The village extends not only on the plateau but also on higher levels and consists of 27 oval-shaped huts leaning against one another. The dimensions vary from 3 to 6 metres in diameter. They were erected with dry-stone walls 50-60 cm wide on which the wooden structure and the roof were then placed. Many huts have their own characteristics, also linked to their use. The floor level was generally lowered and the rooms were like basements.
Several findings of ceramic vases have given us a better understanding of the cultural aspects that witnessed the passage from the first to the second phase of Capo Graziano’s culture.
The pottery also shows similarities with the Aegean pottery from the same period. The presence of imported Aegean pottery dating back to the Late Helladic I-II, between 1650/1400 BC, shows a direct connection with those areas. They were made on a lathe and decorated with brown and red designs.
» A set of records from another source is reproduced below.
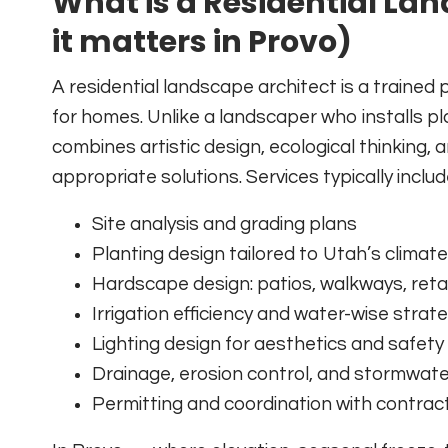
What is a Residential La
it matters in Provo)
A residential landscape architect is a traine
for homes. Unlike a landscaper who installs p
combines artistic design, ecological thinking,
appropriate solutions. Services typically includ
Site analysis and grading plans
Planting design tailored to Utah’s climate
Hardscape design: patios, walkways, retai
Irrigation efficiency and water-wise strat
Lighting design for aesthetics and safety
Drainage, erosion control, and stormwa
Permitting and coordination with contrac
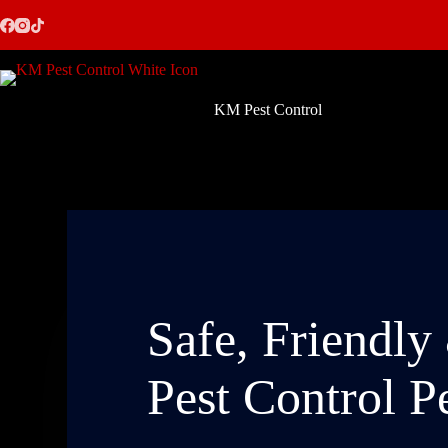
Skip
to
content
KM Pest Control
Safe, Friendly
Pest Control P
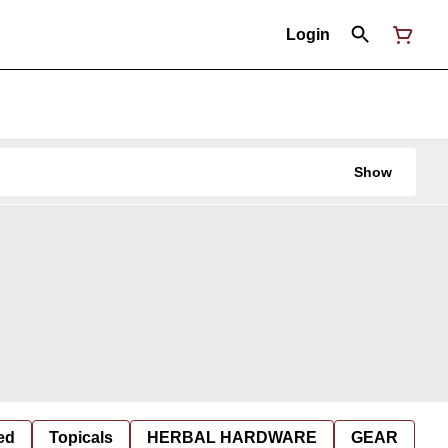
Login
Show
ed
Topicals
HERBAL HARDWARE
GEAR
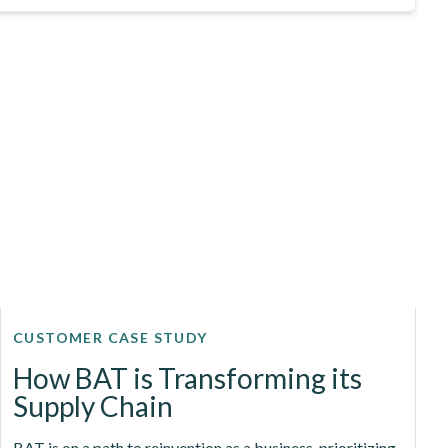
CUSTOMER CASE STUDY
How BAT is Transforming its
Supply Chain
BAT is on a path to reinvention as a business, prioritizing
The southern part of the village shows an important town planning change that corresponds to a different historical period. Structures were built or modified on the pre-existing huts for new lodgings of Sicilian people, but from Thapsos-Milazzese culture. In this new cultural phase the villages were built in sheltered positions and equipped with defensive systems on every Aeolian island except Vulcano. Pottery and ornaments from the Late Helladic III, between 1400 and 1190 BC, are always present in trade with the Aegean areas.
According to
Luigi Bernabò Brea
, the great quantity of Aegean pottery fragments found demonstrated the role played by the island of Filicudi and the other islands in the trade of that period. After a phase of decline in the previous Copper Age, they became emporia of the Mediterranean trade, perhaps “the final point reached by the navigation of the Aegean people who traded the refined products of their art and industry with the raw materials that the Aeolian ships had brought from distant shores”.